A basketball player makes 80% of her free throws. Recently during a very close game, she shot 5 free throws near the end of the game and missed 3 of them. The fans booed. What is the probability of her missing 3 (or more) free throws out of 5? Set up and conduct a simulation (using the random digits below) with 10 repetitions.
83234602784360127630126087268768056651093246461081275417450
17491243217468017649817480716408712807408783402746237416207
48648148631085738
To find the probability of the basketball player missing 3 or more free throws out of 5, we can use a simulation approach. Here's how you can conduct the simulation using the provided random digits:
1. First, count the number of digits in the random number sequence: 100 (5-digit numbers * 20 repetitions = 100 digits).
2. Assign each digit a value from 0 to 9 (0 corresponds to a miss, while 1 to 9 correspond to a made free throw).
3. Start going through the random digits and keep track of the number of misses (0s) encountered.

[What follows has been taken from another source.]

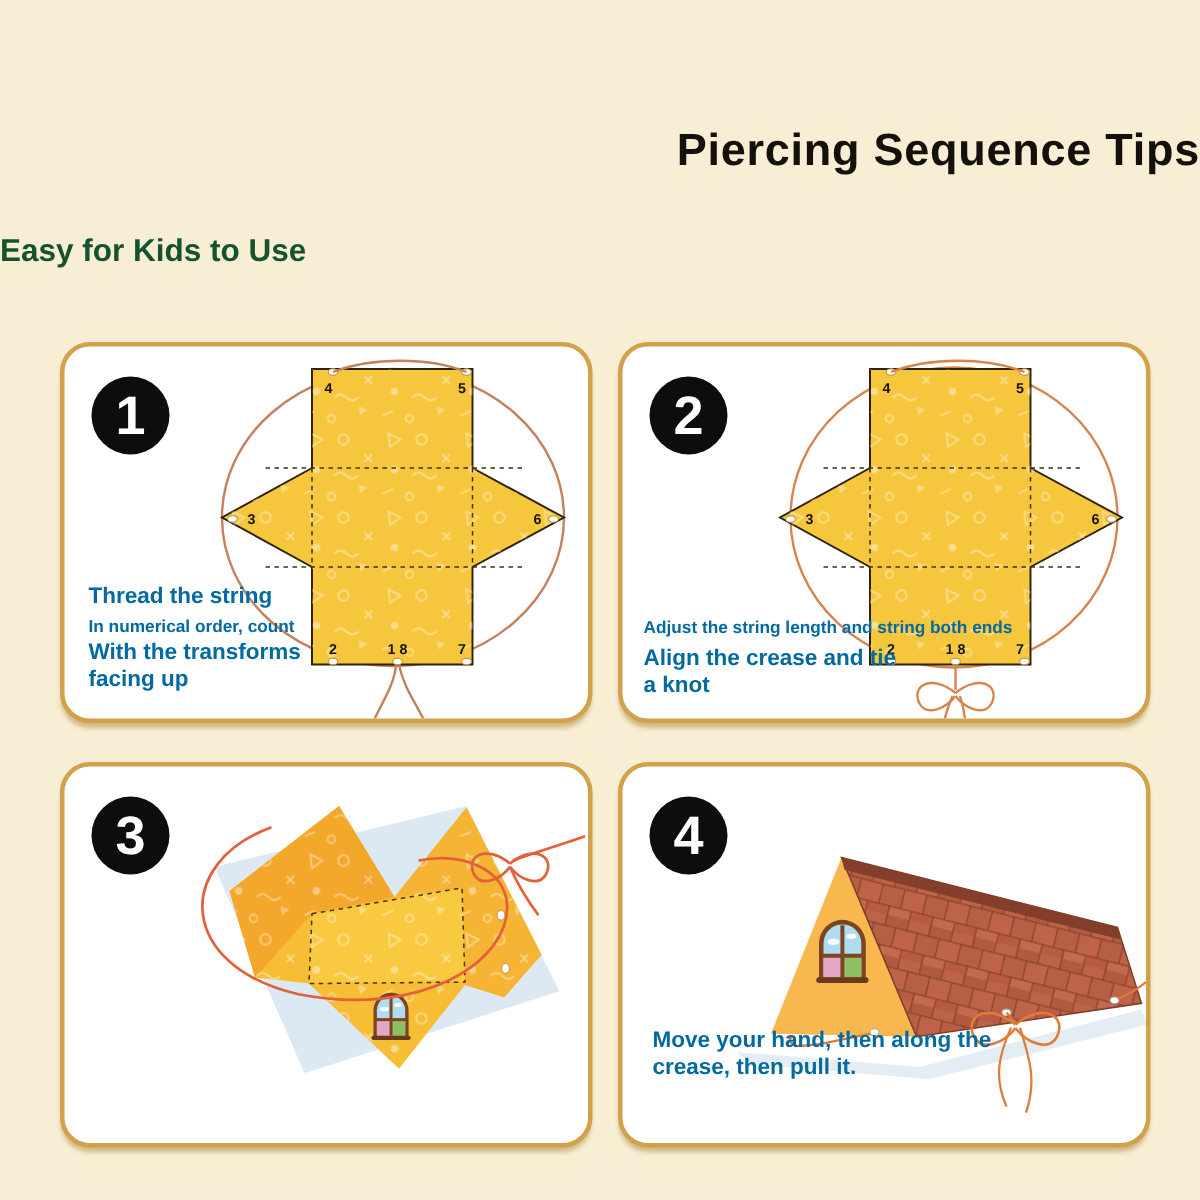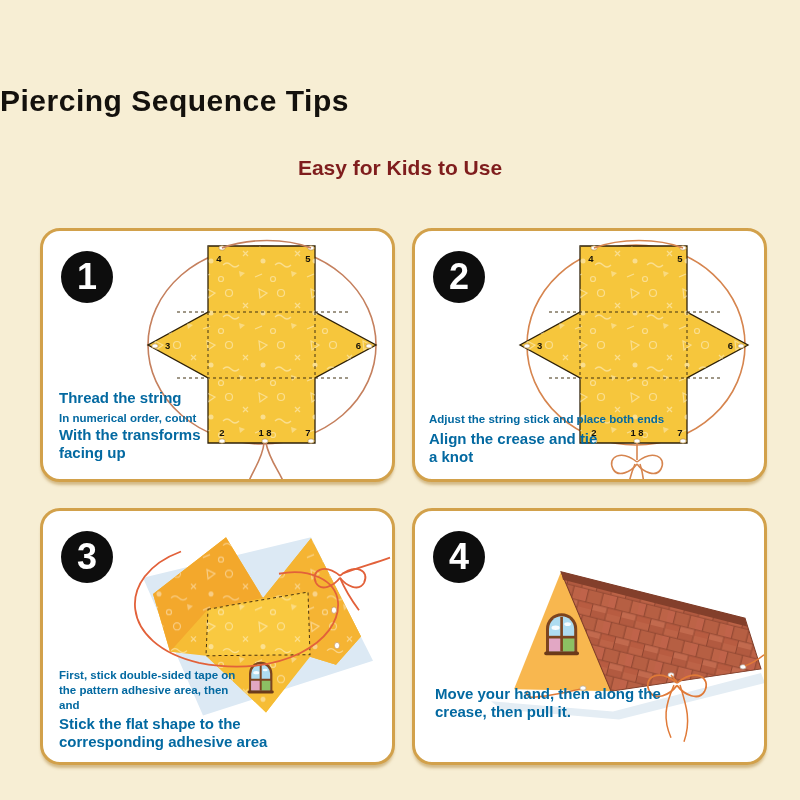"Piercing Sequence Tips" .page-title { text-align: left -> right }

This count needs to reach 3 or more for us to count it as a success.
4. Repeat the process of going through the random digits for a total of 10 repetitions.
5. Count the number of successes (where the player missed 3 or more free throws) out of the 10 repetitions.
6. Divide the number of successes by the total number of repetitions (10) to get the probability.
Now let's conduct the simulation using the given random digit sequence:
First repetition: The first five digits are 83234. We have 2 misses (8 and 3) and 3 made free throws (2, 3, and 4).
Second repetition: The next five digits are 60278. We have 3 misses (6, 0, and 2) and 2 made free throws (7 and 8).
Third repetition: The next five digits are 43601. We have 3 misses (4, 3, and 6) and 2 made free throws (0 and 1).
Fourth repetition: The next five digits are 27630. We have 3 misses (2, 7, and 6) and 2 made free throws (3 and 0).
Fifth repetition: The next five digits are 12608. We have 2 misses (1 and 6) and 3 made free throws (2, 0, and 8).
Sixth repetition: The next five digits are 72546. We have 2 misses (7 and 5) and 3 made free throws (2, 4, and 6).
Seventh repetition: The next five digits are 10812. We have 4 misses (1, 0, 8, and 1) and 1 made free throw (2).
Eighth repetition: The next five digits are 75417. We have 3 misses (7, 5, and 4) and 2 made free throws (1 and 7).
Ninth repetition: The next five digits are 45017. We have 3 misses (4, 5, and 0) and 2 made free throws (1 and 7).
Tenth repetition: The next five digits are 49124. We have 3 misses (4, 9, and 1) and 2 made free throws (2 and 4).
Out of the 10 repetitions, there are 7 successes (where the player missed 3 or more free throws).
Therefore, the probability of the basketball player missing 3 or more free throws out of 5 is 7/10 or 0.7.